-- THE DATA follows --

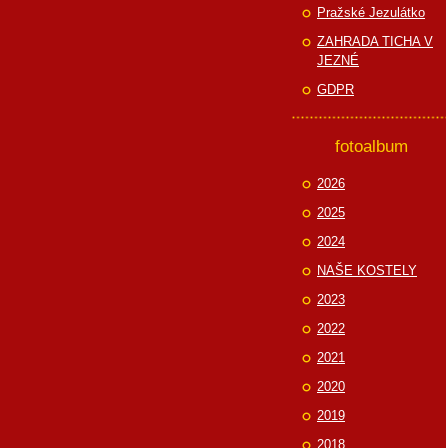
Pražské Jezulátko
ZAHRADA TICHA V
JEZNÉ
GDPR
fotoalbum
2026
2025
2024
NAŠE KOSTELY
2023
2022
2021
2020
2019
2018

-- THE DATA concluded --

=== ASSIGNED TASK ===
Copy the material verbatim. The pictures are not part of the copy.

=== ANSWER TO THE PROBLEM ===
Pražské Jezulátko
ZAHRADA TICHA V
JEZNÉ
GDPR
fotoalbum
2026
2025
2024
NAŠE KOSTELY
2023
2022
2021
2020
2019
2018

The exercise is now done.